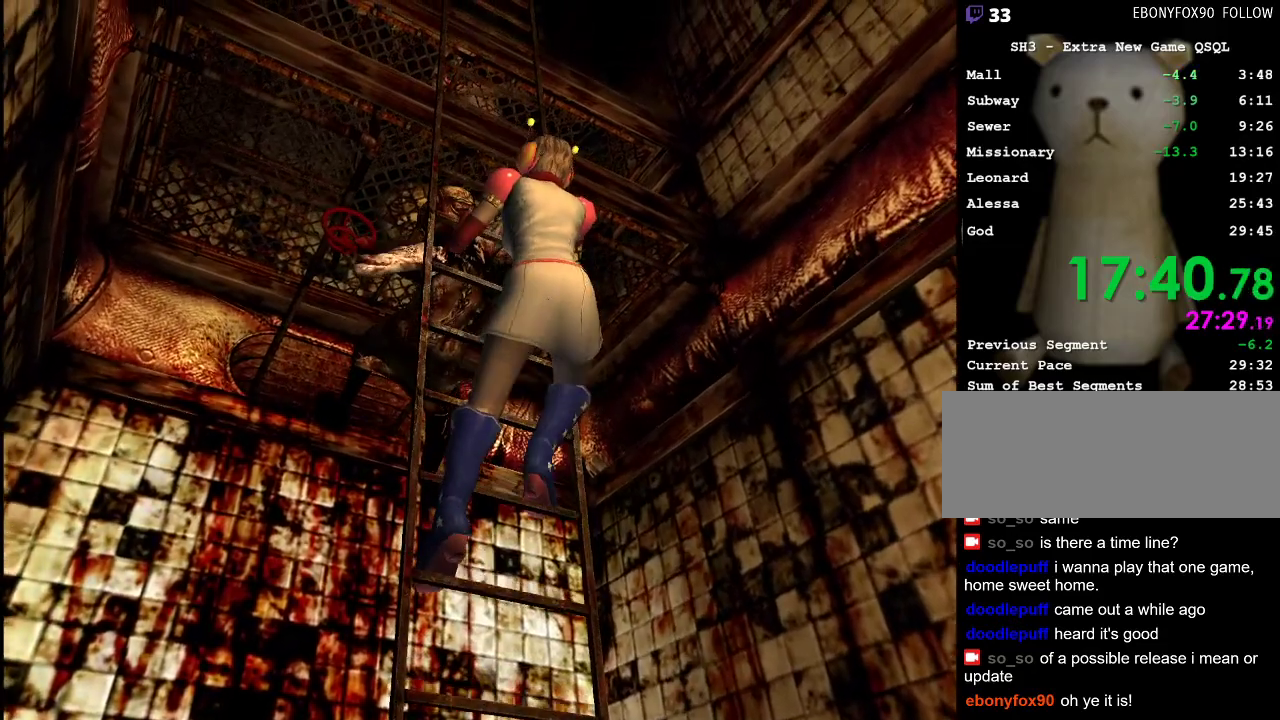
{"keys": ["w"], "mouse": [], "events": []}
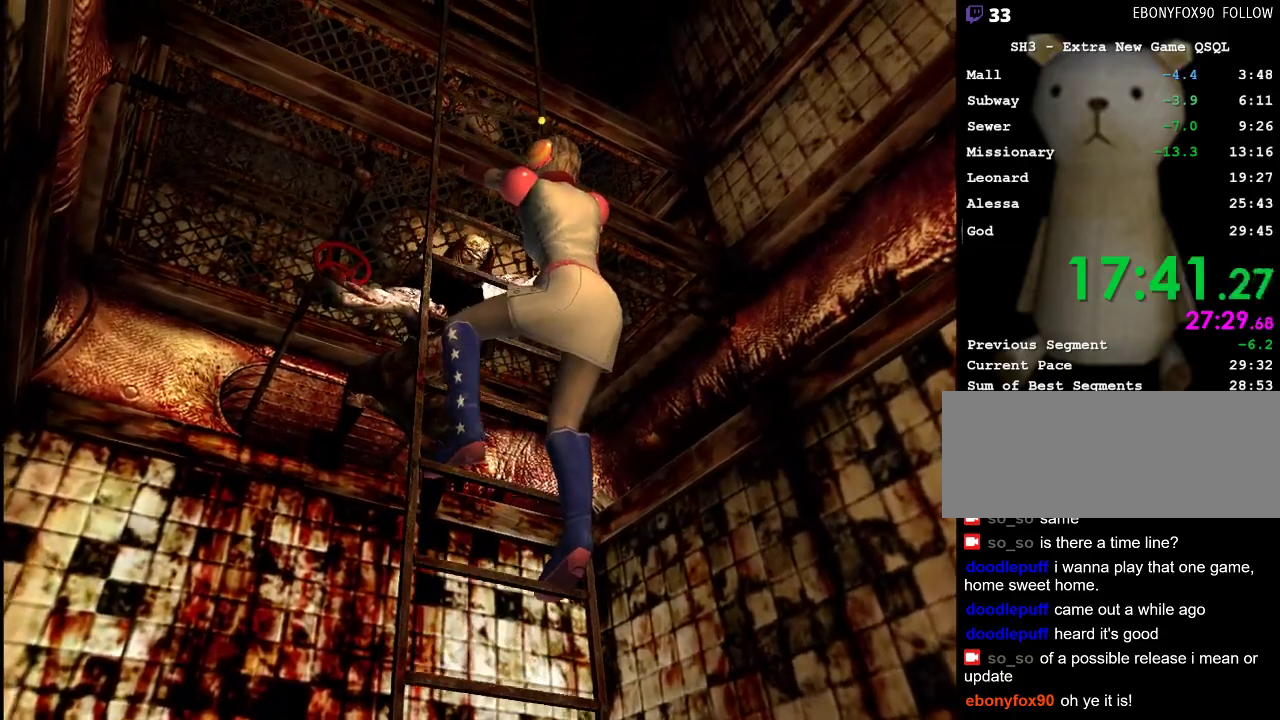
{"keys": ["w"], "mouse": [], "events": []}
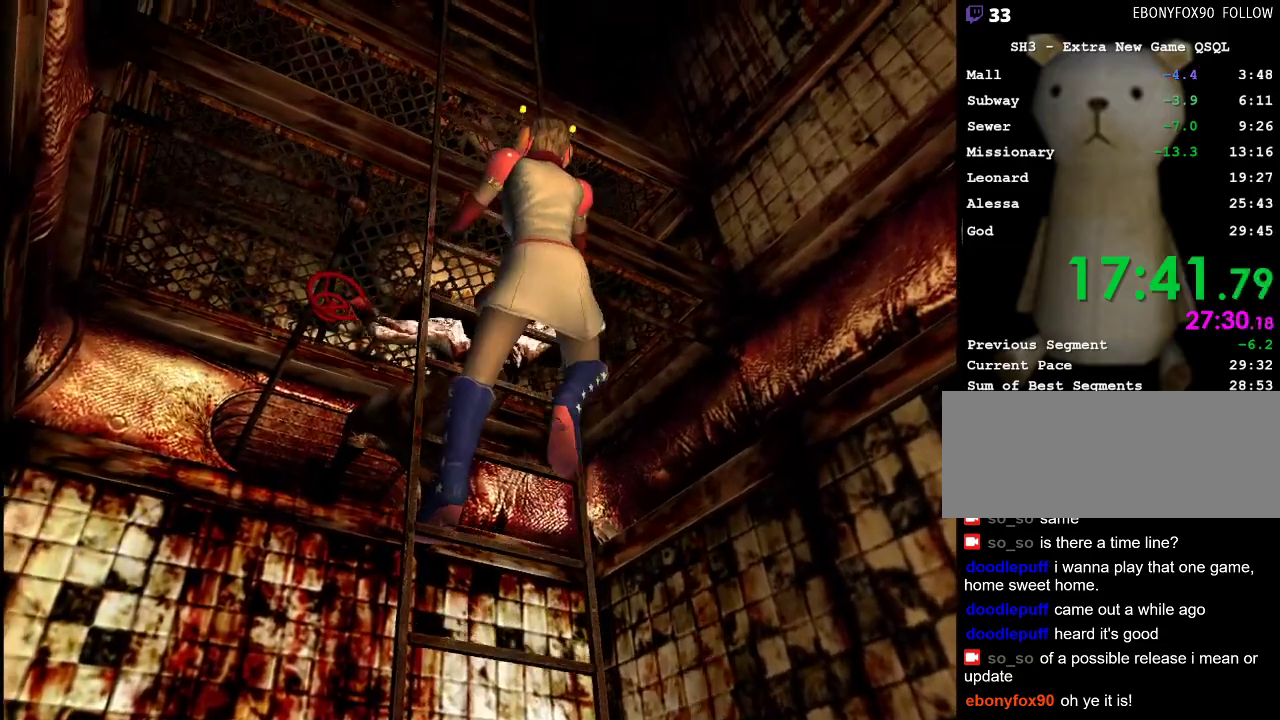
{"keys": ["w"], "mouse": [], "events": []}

▸ BRIEF:
Reproduce the listing exactly, images omitted.

▸ EXERCISE ANSWER:
{"keys": ["w"], "mouse": [], "events": []}
{"keys": ["w"], "mouse": [], "events": []}
{"keys": ["w"], "mouse": [], "events": []}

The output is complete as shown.